◆ **Document text**
What are you giving up? What is the opportunity cost?
Have a think about this yourself. Think about what is missing in the present, but also think about the long term. The odds are stacked against you, what if Plan A doesn’t work, what will the future look like? Will your partner want a family, to travel, to have pets? Will you want to be renting for the rest of your life? Or will you be comfortable living alone? Are you willing to sacrifice your partner for your art because they want children and you can’t afford too, because you’re following your bliss? These are some good points to start with.
The hard truth is there is no such thing as a calling; its what you are willing to hear, and perhaps what your “id” needs to feed on. Purpose changes, none more so than for the account written by Victor Frankl, a holocaust survivor, a doctor whose bliss was taken from his hands, in which he had to forge a new one, to survive. He summarised it is not what we demand or are entitled to from life, its what life demands of us. In this book he constantly referenced Nietzsche, “If you have a why, you can endure almost any how.” God forbid, if you were ever to be in a similar situation, would the calling of being an actor get you through? Is the purpose strong enough to endure real hardship? If the motivation is not strong enough I’d suggest to take time to really find the individual self. I also suggest reading the book to see what got these men and women through such atrocity.

◆ **Information shown**
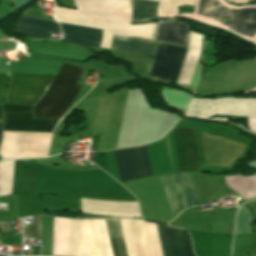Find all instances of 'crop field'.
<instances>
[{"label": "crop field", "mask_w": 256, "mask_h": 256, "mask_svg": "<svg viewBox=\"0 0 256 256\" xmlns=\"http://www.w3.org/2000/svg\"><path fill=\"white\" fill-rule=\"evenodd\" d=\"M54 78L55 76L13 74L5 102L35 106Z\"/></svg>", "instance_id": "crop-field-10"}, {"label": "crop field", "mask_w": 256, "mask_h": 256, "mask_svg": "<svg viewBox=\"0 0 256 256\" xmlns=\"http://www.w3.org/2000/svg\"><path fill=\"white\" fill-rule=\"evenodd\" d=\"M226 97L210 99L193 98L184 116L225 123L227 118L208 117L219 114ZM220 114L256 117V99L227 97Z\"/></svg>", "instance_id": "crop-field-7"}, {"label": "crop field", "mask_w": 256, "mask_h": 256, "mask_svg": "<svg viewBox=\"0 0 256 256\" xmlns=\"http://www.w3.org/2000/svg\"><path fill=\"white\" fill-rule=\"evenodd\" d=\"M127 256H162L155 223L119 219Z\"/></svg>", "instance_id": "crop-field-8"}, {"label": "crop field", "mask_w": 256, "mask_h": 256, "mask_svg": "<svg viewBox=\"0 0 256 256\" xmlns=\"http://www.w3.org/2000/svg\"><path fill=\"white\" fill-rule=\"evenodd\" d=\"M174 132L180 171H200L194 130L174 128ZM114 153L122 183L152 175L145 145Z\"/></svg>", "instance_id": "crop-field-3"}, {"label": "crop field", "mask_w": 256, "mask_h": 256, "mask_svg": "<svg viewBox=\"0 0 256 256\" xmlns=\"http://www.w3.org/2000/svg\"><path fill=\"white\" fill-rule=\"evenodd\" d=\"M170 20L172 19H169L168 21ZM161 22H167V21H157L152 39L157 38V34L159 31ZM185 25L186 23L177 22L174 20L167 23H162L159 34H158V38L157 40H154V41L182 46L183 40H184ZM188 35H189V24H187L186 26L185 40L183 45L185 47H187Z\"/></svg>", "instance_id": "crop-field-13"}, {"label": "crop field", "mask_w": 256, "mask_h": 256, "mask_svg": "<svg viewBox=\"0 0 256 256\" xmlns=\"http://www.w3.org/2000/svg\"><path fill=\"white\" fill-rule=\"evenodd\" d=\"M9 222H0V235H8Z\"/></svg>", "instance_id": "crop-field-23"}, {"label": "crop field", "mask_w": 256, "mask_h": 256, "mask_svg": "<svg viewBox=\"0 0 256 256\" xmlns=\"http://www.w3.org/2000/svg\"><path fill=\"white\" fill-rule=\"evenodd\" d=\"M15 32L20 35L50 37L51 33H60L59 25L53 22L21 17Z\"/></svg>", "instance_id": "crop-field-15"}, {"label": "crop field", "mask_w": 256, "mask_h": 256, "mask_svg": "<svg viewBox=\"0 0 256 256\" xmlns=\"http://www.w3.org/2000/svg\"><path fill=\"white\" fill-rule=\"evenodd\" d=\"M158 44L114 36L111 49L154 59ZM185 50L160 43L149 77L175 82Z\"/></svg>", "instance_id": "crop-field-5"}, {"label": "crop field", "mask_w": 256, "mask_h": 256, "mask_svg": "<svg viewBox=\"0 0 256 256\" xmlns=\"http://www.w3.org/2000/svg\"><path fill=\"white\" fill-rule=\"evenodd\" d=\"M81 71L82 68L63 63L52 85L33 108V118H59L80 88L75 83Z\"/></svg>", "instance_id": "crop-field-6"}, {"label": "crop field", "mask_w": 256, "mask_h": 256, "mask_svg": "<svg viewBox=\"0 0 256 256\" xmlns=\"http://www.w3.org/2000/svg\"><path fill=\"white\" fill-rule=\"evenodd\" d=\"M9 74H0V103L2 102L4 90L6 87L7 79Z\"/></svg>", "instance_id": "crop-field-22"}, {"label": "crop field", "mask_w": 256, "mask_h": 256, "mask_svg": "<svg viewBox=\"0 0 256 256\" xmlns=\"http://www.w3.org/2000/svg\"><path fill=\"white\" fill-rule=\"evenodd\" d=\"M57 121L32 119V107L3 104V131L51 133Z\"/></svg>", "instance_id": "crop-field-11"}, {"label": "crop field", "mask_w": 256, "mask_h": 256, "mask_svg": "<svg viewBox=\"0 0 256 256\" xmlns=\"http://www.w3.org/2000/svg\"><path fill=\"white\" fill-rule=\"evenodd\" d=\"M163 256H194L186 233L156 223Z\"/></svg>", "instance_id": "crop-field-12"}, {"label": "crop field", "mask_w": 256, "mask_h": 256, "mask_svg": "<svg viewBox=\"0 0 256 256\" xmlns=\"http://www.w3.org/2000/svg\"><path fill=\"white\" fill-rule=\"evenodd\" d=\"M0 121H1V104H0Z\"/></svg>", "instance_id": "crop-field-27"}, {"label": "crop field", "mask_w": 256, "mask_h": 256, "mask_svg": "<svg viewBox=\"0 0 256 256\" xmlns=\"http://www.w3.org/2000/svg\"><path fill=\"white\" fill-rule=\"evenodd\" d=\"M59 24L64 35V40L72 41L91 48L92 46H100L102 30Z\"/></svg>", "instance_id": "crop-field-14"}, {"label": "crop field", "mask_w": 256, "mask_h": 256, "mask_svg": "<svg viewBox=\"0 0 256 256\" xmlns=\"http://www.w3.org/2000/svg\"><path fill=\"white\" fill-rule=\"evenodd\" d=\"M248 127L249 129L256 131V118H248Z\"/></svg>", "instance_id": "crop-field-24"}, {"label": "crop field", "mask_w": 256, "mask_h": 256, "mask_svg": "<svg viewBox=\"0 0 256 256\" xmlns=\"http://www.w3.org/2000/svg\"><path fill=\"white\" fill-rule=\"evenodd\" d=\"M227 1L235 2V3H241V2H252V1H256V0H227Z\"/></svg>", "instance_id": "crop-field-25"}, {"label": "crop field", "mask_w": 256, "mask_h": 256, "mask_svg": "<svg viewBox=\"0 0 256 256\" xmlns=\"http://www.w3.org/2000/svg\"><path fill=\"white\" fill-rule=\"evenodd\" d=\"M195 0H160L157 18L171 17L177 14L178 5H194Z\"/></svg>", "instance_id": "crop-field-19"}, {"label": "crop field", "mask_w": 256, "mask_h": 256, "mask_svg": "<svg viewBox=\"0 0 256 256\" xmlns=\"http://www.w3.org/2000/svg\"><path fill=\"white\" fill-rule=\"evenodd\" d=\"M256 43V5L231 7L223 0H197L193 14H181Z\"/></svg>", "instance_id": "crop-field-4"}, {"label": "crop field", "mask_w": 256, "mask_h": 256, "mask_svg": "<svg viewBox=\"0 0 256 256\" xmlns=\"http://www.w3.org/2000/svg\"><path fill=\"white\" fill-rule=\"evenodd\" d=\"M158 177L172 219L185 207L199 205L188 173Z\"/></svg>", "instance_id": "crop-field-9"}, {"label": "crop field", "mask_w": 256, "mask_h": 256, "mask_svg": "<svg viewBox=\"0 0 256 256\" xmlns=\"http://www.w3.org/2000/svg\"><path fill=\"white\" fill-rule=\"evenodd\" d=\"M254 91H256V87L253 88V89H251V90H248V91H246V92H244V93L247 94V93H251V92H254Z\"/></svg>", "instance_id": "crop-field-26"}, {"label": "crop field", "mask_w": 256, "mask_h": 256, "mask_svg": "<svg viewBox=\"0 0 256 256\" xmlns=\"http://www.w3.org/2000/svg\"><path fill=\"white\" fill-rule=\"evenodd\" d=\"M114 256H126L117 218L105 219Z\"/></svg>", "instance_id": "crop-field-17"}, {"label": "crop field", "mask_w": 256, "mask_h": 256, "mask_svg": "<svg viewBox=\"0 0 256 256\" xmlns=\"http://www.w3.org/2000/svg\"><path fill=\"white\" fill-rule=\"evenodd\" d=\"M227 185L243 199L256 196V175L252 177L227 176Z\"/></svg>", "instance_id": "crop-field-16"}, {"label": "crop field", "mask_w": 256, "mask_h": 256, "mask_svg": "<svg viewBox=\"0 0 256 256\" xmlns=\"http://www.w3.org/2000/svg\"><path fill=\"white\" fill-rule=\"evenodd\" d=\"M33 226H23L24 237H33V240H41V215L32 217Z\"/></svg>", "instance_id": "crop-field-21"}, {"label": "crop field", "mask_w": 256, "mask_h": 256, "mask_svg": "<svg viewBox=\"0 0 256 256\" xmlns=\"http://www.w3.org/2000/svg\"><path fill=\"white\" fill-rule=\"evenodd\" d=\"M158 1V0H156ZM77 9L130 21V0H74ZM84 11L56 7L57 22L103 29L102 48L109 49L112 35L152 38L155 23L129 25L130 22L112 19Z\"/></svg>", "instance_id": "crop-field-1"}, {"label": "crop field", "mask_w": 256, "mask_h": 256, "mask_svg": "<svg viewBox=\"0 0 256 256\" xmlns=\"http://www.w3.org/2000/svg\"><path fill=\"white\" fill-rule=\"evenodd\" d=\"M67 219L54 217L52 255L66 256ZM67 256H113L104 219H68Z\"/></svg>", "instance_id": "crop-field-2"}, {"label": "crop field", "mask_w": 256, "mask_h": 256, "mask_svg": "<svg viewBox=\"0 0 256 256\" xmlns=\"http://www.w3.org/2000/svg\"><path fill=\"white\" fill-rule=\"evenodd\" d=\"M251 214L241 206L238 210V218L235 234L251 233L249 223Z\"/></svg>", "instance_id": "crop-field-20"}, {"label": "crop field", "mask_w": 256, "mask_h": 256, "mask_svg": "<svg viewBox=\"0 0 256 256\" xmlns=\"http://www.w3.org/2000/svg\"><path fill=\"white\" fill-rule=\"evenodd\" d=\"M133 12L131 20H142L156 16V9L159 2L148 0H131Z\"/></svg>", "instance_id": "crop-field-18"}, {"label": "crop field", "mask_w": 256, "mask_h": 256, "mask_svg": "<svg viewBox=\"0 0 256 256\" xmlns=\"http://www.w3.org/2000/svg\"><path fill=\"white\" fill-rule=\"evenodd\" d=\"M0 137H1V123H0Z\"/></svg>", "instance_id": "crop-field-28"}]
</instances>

◆ **Given task 1**
Answer these about the essay on pursuing a calling:
(a) What three things does it suggest a partner might want?
(b) Besides being a holocaust survivor, what was Victor Frankl's profession?
(c) What line from Nietzsche does it quote?
◆ **Given task 2**
Resume the essay on pursuing a calling, starting after its final sentence.

◆ **Task output 1**
(a) A family, to travel, and to have pets.
(b) He was a doctor.
(c) "If you have a why, you can endure almost any how."

◆ **Task output 2**
So, to the artists reading this, the ones that go on to tackle the new problems of the 21st century, I salute you, because you’ve endured. And too those that change tack, I salute you because it takes courage to go into the unknown and give up everything your identity is built on and yet the spontaneity that arises to opening your eyes, will fill you with an inspiration you may never have dreamed of.